Sunday, and, four or five times in the week, and never seemed

to pall of them,

So he hunted out all the churches within a convenient distance

that had services at different hours, so to speak;

And when he had married her he positively insisted upon their

going to all of them,

So they contrived to do about twelve churches every Sunday,

and, if they had luck, from twenty-two to twenty-three in the

course of the week.



She was fond of dropping his sovereigns ostentatiously into

the plate, and she liked to see them stand out rather

conspicuously against the commonplace half-crowns and

shillings,

So he took her to all the charity sermons, and if by any

extraordinary chance there wasn't a charity sermon anywhere,

he would drop a couple of sovereigns (one for him and one for

her) into the poor-box at the door;

And as he always deducted the sums thus given in charity from

the housekeeping money, and the money he allowed her for her

bonnets and frillings,

She soon began to find that even charity, if you allow it to

interfere with your personal luxuries, becomes an intolerable

bore.



On Sundays she was always melancholy and anything but good

society,

For that day in her household was a day of sighings and

sobbings and wringing of hands and shaking of heads:

She wouldn't hear of a button being sewn on a glove, because

it was a work neither of necessity nor of piety,

And strictly prohibited her servants from amusing themselves,

or indeed doing anything at all except dusting the drawing-

rooms, cleaning the boots and shoes, cooking the parlour

dinner, waiting generally on the family, and making the beds.

But BLAKE even went further than that, and said that people

should do their own works of necessity, and not delegate them

to persons in a menial situation,

So he wouldn't allow his servants to do so much as even answer

a bell.

Here he is making his wife carry up the water for her bath to

the second floor, much against her inclination, -

And why in the world the gentleman who illustrates these

ballads has put him in a cocked hat is more than I can tell.



After about three months of this sort of thing, taking the

smooth with the rough of it,

(Blacking her own boots and peeling her own potatoes was not

her notion of connubial bliss),

MRS. BLAKE began to find that she had pretty nearly had enough

of it,

And came, in course of time, to think that BLAKE'S own

original line of conduct wasn't so much amiss.

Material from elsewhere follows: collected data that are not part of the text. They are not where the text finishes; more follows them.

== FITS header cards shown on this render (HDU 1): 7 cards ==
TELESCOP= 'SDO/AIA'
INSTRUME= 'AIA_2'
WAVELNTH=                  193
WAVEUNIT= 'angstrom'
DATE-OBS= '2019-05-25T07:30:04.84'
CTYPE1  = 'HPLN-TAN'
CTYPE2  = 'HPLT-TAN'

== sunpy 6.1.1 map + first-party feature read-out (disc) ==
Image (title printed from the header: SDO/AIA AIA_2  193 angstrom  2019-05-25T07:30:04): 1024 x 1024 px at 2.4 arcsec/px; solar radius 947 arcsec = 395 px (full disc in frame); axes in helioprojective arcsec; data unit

And now that wicked person - that detestable sinner ("BELIAL

BLAKE" his friends and well-wishers call him for his

atrocities),

And his poor deluded victim, whom all her Christian brothers

dislike and pity so,

Go to the parish church only on Sunday morning and afternoon

and occasionally on a week-day, and spend their evenings in

connubial fondlings and affectionate reciprocities,

And I should like to know where in the world (or rather, out

of it) they expect to go!







Ballad: The Baby's Vengeance







Weary at heart and extremely ill

Was PALEY VOLLAIRE of Bromptonville,

In a dirty lodging, with fever down,

Close to the Polygon, Somers Town.



PALEY VOLLAIRE was an only son

(For why? His mother had had but one),

And PALEY inherited gold and grounds

Worth several hundred thousand pounds.



But he, like many a rich young man,

Through this magnificent fortune ran,

And nothing was left for his daily needs

But duplicate copies of mortgage-deeds.



Shabby and sorry and sorely sick,

He slept, and dreamt that the clock's "tick, tick,"

Was one of the Fates, with a long sharp knife,

Snicking off bits of his shortened life.